Two-Dimensional Discrepancies in Fracture Geometric Factors and Connectivity Between Field-Collected and Stochastically Modeled DFNs: A Case Study of Sluice Foundation Rock Mass in Datengxia, China

This study takes sluice foundation rock mass in Datengxia Hydropower Station, China as an example to examine two-dimensional (2D) discrepancies in fracture geometric factors and connectivity between field-collected and stochastically modeled discrete fracture networks (DFNs). We discover that the trace lengths of field-collected and corresponding modeled DFNs diverge, especially with relatively large lengths.
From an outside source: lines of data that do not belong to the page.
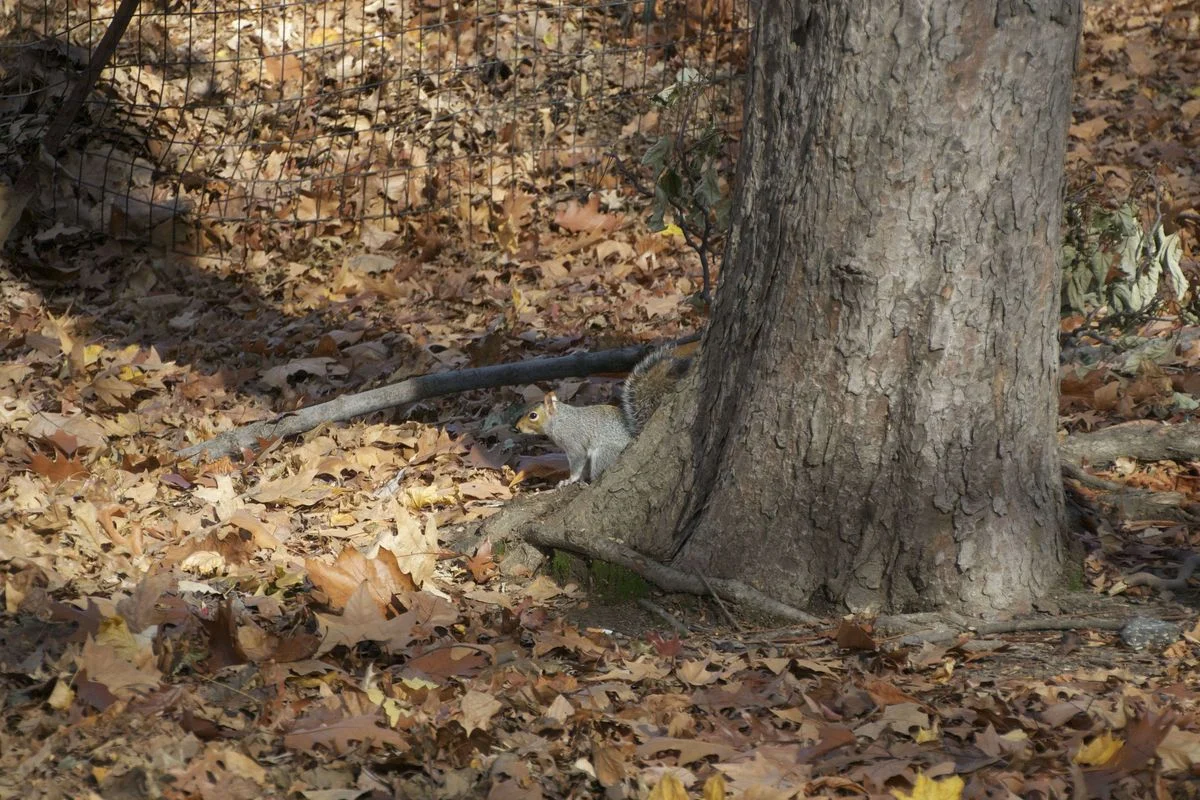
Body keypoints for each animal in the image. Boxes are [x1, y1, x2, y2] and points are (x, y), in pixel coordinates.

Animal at [516, 346, 693, 485]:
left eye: (533, 415)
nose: (517, 427)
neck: (559, 420)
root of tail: (634, 436)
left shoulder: (574, 443)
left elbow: (577, 462)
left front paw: (570, 480)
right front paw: (577, 479)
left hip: (604, 452)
A new variable called minimum spacing sequence (MSS) is proposed, which lists minimum spacing between each fracture midpoint and all the other fracture midpoints. The probability density function curve of MSS shows that the fracture locations do not follow a homogeneous (Poisson) model. The following is performed to examine whether the differences will result in noticeable DFN application errors. The 2D fracture connectivity, which is calculated by depth-first search algorithm, is applied to quantify the discrepancies between field-collected and statistically modeled 2D DFNs. Results show that the statistically modeled DFNs have small clustered fracture path numbers and ratios but with considerably large maximum and average lengths for paths (or for paths longer than certain thresholds) owing to the concentration disadvantage and connection advantage of scattered fractures. We comprehensively compare different 2D DFNs (including field-collected DFN, totally modeled DFNs, DFNs with field fracture size, and DFNs with field fracture locations) and conclude that generating statistically modeled DFNs with identical connectivity features is extremely difficult. Mechanical means that consider connections among fractures are recommended for DFN applications.